In the picture (or video U-Net Architecture Intuition) . prof firstly said, For layer 5 (red label), layer 4 provides "the high level, spatial, high level contextual information. , " then prof also said that, for layer 4, ”But what is missing is a very detailed, fine grained spatial information. Because this set of activations here has lower spatial resolution to heighten with is just lower., “ At the end of the video, still about this layer 4, prof says, ”lower resolution, but high level, spatial, high level contextual information, as well as the low level. “
Q1, after all, the spatial information from layer 4 only is high or low, I am confused here.
Q2, Then, prof talks about the link. I feel like, because spatial information is not good enough (low) from layer 4, that’s why we need a link directly from layer 1 which has lower feather, but higher spatial information. Is this correct?
We can describe Layer 1 as having the lower-level, textural-like, or higher spatial resolution information as it is closer to the original image.
In contrast, we can describe layer 3 as having the higher-level, contextual-like, or lower resolution information as it is deeper into the neural network.
For your Q1 & 2, layer 4 has relatively lower spatial resolution than layer 1, and that’s why we want the skip connection to bring that to layer 5.
because layer 4 doesn’t have enough spatial information (even pic has been enlarged after some layers), that’s why we give a link directly from layer 1 to 4, since 1 has that strong spatial information. just double check, right ?
so, in that question. I want to ask is that, since we need high spatial information. why the link is not started from the very 1st layer but the last layer of downsampling?
If i just look at the slide, the first thing to my mind is about the shape: we want to connect two things that have the same height and width because this is a condition for a valid stacking of two 3D matrices. It seems to me that your choices (blue) might not satisfy that condition.
I understand your choice should have even more spatial information but the slide’s choice should at least has more (again we want to compare) spatial information than the previous layer of the skip-connection’s destination.
So, we want to choose a layer that has more spatial information, your choice and the slide’s choice are fine, but maybe only the slide’s choice has the same height and width.
You might want to verify about the height and width, and I can’t do it now because I am actually ready to sleep It’s midnight in my timezone.
Exactly. It only works to pass the geometric information between the steps where the shapes match. The diagrams in the assignment notebook are really clear and (although it’s been a couple of years since I watched the lectures on this) I’m sure Prof Ng explains this in the lectures as well. The whole point of the U-net architecture is that you have two paths:
The “downsampling” path, which looks like a pretty normal Convolution Network. It’s analyzing all the geometric information and distilling it into the distinct objects and the identities of those objects. It does that in a number of layers with decreasing geometric information and increasing semantic information as you proceed through the layers. You can see the height and width of the layer outputs decrease as the number of channels increase, as is typical in that kind of ConvNet.

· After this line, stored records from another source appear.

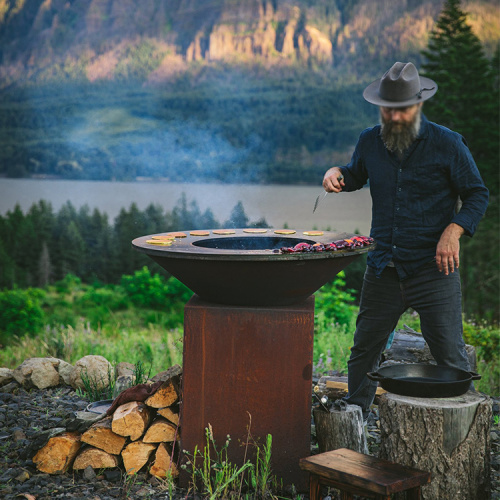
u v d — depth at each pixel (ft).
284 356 9.06
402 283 9.98
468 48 76.18
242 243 10.85
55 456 9.71
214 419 9.21
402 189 9.74
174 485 9.40
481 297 63.26
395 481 7.09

Then you take the final results of the downsampling path and feed it back into the “upsampling” path. The job there is to reconstruct the geometry of the original image, but with the color values of the pixels replaced by the semantic identification of the object that contains each pixel. So the upsampling path goes through several steps of “reinflating” the image using transposed convolutions and those steps mirror the process from the downsampling path in terms of the shapes as they grow from the minimal semantic base to the full image again. So what the “shortcut” or “skip” layers do is feed the corresponding level of geometric information from the matching steps of the downsampling path to the corresponding level of the upsampling path. That’s how the step by step process can be successful at reconstructing the labelled images.
I think what you should do now is actually go back and watch the lectures on U-net again. I’m sure Prof Ng covered everything that Raymond and I just explained.